Early Detection research projects

Friday, June 18, 2021
PanKind are committed to funding impactful research including projects to detect pancreatic cancer earlier

Since our inception, PanKind have been committed to funding impactful research that furthers the understanding of pancreatic cancer, including projects to detect the cancer earlier and provide better treatment options to improve survival outcomes.Our Early Detection Initiative demonstrates our increased focus and commitment to driving research that will quickly progress early detection for pancreatic cancer.

Michelle Stewart, PanKind CEO says “We are extremely proud to launch the PanKind Early Detection Initiative and immediately announce $465,000 in funding for two new research projects led by QIMR Berghofer Medical Research Institute and The Jreissati Family Pancreatic Centre at Epworth, to increase the proportion of patients diagnosed with operable disease through early detection. PanKind hope this initial funding opens the doors for increased focus and further funding into the early detection of pancreatic cancer.”

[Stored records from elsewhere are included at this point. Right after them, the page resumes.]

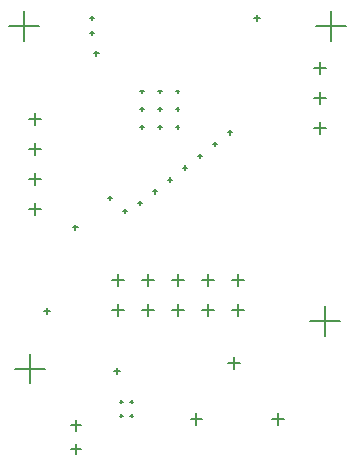
<source format=gbr>
G04*
G04 #@! TF.GenerationSoftware,Altium Limited,Altium Designer,22.4.2 (48)*
G04*
G04 Layer_Color=128*
%FSLAX44Y44*%
%MOMM*%
G71*
G04*
G04 #@! TF.SameCoordinates,838EBF20-BE27-4DE5-A25A-4BBD7161CD63*
G04*
G04*
G04 #@! TF.FilePolarity,Positive*
G04*
G01*
G75*
%ADD11C,0.1270*%
D11*
X133500Y309600D02*
X136500D01*
X135000Y308100D02*
Y311100D01*
X133500Y294600D02*
X136500D01*
X135000Y293100D02*
Y296100D01*
X133500Y324670D02*
X136500D01*
X135000Y323170D02*
Y326170D01*
X148500Y309600D02*
X151500D01*
X150000Y308100D02*
Y311100D01*
X118500Y309600D02*
X121500D01*
X120000Y308100D02*
Y311100D01*
X118500Y294600D02*
X121500D01*
X120000Y293100D02*
Y296100D01*
X148500Y294600D02*
X151500D01*
X150000Y293100D02*
Y296100D01*
X148500Y324670D02*
X151500D01*
X150000Y323170D02*
Y326170D01*
X118500Y324670D02*
X121500D01*
X120000Y323170D02*
Y326170D01*
X109910Y49880D02*
X112450D01*
X111180Y48610D02*
Y51150D01*
X100910Y49880D02*
X103450D01*
X102180Y48610D02*
Y51150D01*
X109910Y61880D02*
X112450D01*
X111180Y60610D02*
Y63150D01*
X100910Y61880D02*
X103450D01*
X102180Y60610D02*
Y63150D01*
X59500Y22000D02*
X68500D01*
X64000Y17500D02*
Y26500D01*
X59500Y42000D02*
X68500D01*
X64000Y37500D02*
Y46500D01*
X144920Y165100D02*
X155080D01*
X150000Y160020D02*
Y170180D01*
X170320Y139700D02*
X180480D01*
X175400Y134620D02*
Y144780D01*
X119520Y165100D02*
X129680D01*
X124600Y160020D02*
Y170180D01*
X119520Y139700D02*
X129680D01*
X124600Y134620D02*
Y144780D01*
X94120Y165100D02*
X104280D01*
X99200Y160020D02*
Y170180D01*
X94120Y139700D02*
X104280D01*
X99200Y134620D02*
Y144780D01*
X144920Y139700D02*
X155080D01*
X150000Y134620D02*
Y144780D01*
X195720Y139700D02*
X205880D01*
X200800Y134620D02*
Y144780D01*
X195720Y165100D02*
X205880D01*
X200800Y160020D02*
Y170180D01*
X170320Y165100D02*
X180480D01*
X175400Y160020D02*
Y170180D01*
X230000Y46990D02*
X240000D01*
X235000Y41990D02*
Y51990D01*
X192500Y94990D02*
X202500D01*
X197500Y89990D02*
Y99990D01*
X161000Y46990D02*
X171000D01*
X166000Y41990D02*
Y51990D01*
X265510Y344170D02*
X275510D01*
X270510Y339170D02*
Y349170D01*
X265510Y293370D02*
X275510D01*
X270510Y288370D02*
Y298370D01*
X265510Y318770D02*
X275510D01*
X270510Y313770D02*
Y323770D01*
X24000Y224790D02*
X34000D01*
X29000Y219790D02*
Y229790D01*
X24000Y275590D02*
X34000D01*
X29000Y270590D02*
Y280590D01*
X24000Y250190D02*
X34000D01*
X29000Y245190D02*
Y255190D01*
X24000Y300990D02*
X34000D01*
X29000Y295990D02*
Y305990D01*
X262500Y130000D02*
X287500D01*
X275000Y117500D02*
Y142500D01*
X12500Y90000D02*
X37500D01*
X25000Y77500D02*
Y102500D01*
X7500Y380000D02*
X32500D01*
X20000Y367500D02*
Y392500D01*
X267500Y380000D02*
X292500D01*
X280000Y367500D02*
Y392500D01*
X214630Y386800D02*
X219710D01*
X217170Y384260D02*
Y389340D01*
X36830Y138430D02*
X41910D01*
X39370Y135890D02*
Y140970D01*
X96520Y87630D02*
X101600D01*
X99060Y85090D02*
Y90170D01*
X103505Y223520D02*
X107315D01*
X105410Y221615D02*
Y225425D01*
X61595Y209550D02*
X65405D01*
X63500Y207645D02*
Y211455D01*
X90805Y234400D02*
X94615D01*
X92710Y232495D02*
Y236305D01*
X192595Y290000D02*
X196405D01*
X194500Y288095D02*
Y291905D01*
X179895Y280000D02*
X183705D01*
X181800Y278095D02*
Y281905D01*
X116395Y230000D02*
X120205D01*
X118300Y228095D02*
Y231905D01*
X167195Y270000D02*
X171005D01*
X169100Y268095D02*
Y271905D01*
X154495Y260000D02*
X158305D01*
X156400Y258095D02*
Y261905D01*
X129095Y240000D02*
X132905D01*
X131000Y238095D02*
Y241905D01*
X141795Y250000D02*
X145605D01*
X143700Y248095D02*
Y251905D01*
X79375Y356870D02*
X83185D01*
X81280Y354965D02*
Y358775D01*
X75565Y374100D02*
X79375D01*
X77470Y372195D02*
Y376005D01*
X75565Y386800D02*
X79375D01*
X77470Y384895D02*
Y388705D01*
M02*

</source>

The project led by QIMR Berghofer is an Australian-led international research collaboration with a specific focus on early detection of pancreatic cancer, involving over 13 groups of scientists, clinicians and policymakers in Australia, New Zealand and the US. Professor Rachel Neale, Head of the Cancer Aetiology and Prevention Laboratory at QIMR Berghofer Medical Research Institute, is the Principal Investigator for an exciting new approach to pancreatic cancer detection.

“Unfortunately screening all Australians for pancreatic cancer is not a viable option. Instead, we are looking to identify who is most at risk of pancreatic cancer and to determine whether monitoring this group would lead to better outcomes. Hopefully that will enable us to detect and treat pancreatic cancer earlier and learn more about the disease. To do this we will be linking the national data of thousands of patients who had pancreatic cancer over the last 15 years. We will use sophisticated machine-learning methods to predict people’s risk of pancreatic cancer. By making the most of existing data we can hopefully understand more about the disease faster,” says Professor Neale.

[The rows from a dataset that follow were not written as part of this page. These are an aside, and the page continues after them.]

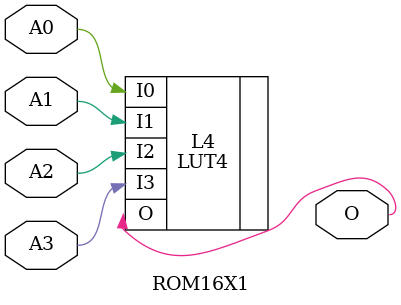
<source format=v>

`timescale  1 ps / 1 ps


module ROM16X1 (O, A0, A1, A2, A3);


    parameter [127:0] INIT = 16'h0000;

    output O;

    input  A0, A1, A2, A3;

    LUT4 #(.INIT(INIT)) L4 (.O(O), .I0(A0), .I1(A1), .I2(A2), .I3(A3));


endmodule


</source>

This project also focuses on reducing delays in diagnosis in general practice. Many patients and families tell stories of a distressing journey to diagnosis of pancreatic cancer. It is important that the extent, causes, and consequences of this are quantified, and that patients and general practitioners are supported to ensure prompt diagnosis. The project team has already developed a preliminary decision support tool. During this project, the tool will be further refined and made available for use by clinicians and consumers. This component of the study will be supported by Viatris, a global healthcare company focused on empowering people worldwide to live healthier at every stage of life.

The second project is led by Associate Professor Andrew Metz at the Jreissati Family Pancreatic Centre at Epworth. Funded in partnership with Tour De Cure and the Woolworths Wheels and Walks collaboration, this project, for the first time, brings together the disciplines of gastroenterology and endocrinology to unify their different perspectives of pancreatic disease. Previous research has shown there is a link between pancreatic cancer and late onset diabetes, and understanding the specific factors that lead to a diagnosis of pancreatic cancer for a small group of these people with diabetes, may provide us with a novel and cost-effective screening test.  

"We know malignant pancreatic disease is very difficult to diagnose. We know there's data that shows pancreatic cancer patients have presented to their GP a minimum of three to six times before pancreatic cancer has been considered. A cost-effective screening test will likely save lives," says Associate Professor Metz.